La crisis financiera ha tocado de pleno a la industria inmobiliaria. Las prácticas que imperaban hace tan sólo unos meses en el negocio ya no sirven ahora. Las empresas deben estar dispuestas y preparadas para asumir el reto que les plantea la nueva situación.

El sector inmobiliario atraviesa dificultades, provocadas por la situación del entorno que tiende a normalizar la cantidad de actores y resultados del sector, y por deficientes operaciones internas que merman tanto su viabilidad como su rentabilidad.
Este ciclo se convierte, para las empresas, en una oportunidad para revisar y clarificar sus estrategias, focalizarse en los factores claves de éxito de la actividad, así como profesionalizar el modelo de organización.

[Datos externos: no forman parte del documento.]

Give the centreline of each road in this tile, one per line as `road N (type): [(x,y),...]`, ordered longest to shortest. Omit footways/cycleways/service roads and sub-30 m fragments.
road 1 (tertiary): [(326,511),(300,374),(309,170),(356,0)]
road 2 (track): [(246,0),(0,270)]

IMPROVEN ha desarrollado una metodología que está ayudando, tanto a promotores como constructores, a poner en marcha numerosas empresas del sector a revitalizar sus estrategias a poner en marcha planes de reestructuraciones financieras y de costes para en un plazo máximo de 100 días asegurar la continuidad de su actividad, planes de reingeniería de seis meses de duración para mejorar sus operaciones internas (ventas, compras, construcción, etcétera) y planes de regeneración empresarial para preparar proyectos de diversificación geográfica y funcionales, y concentraciones empresariales.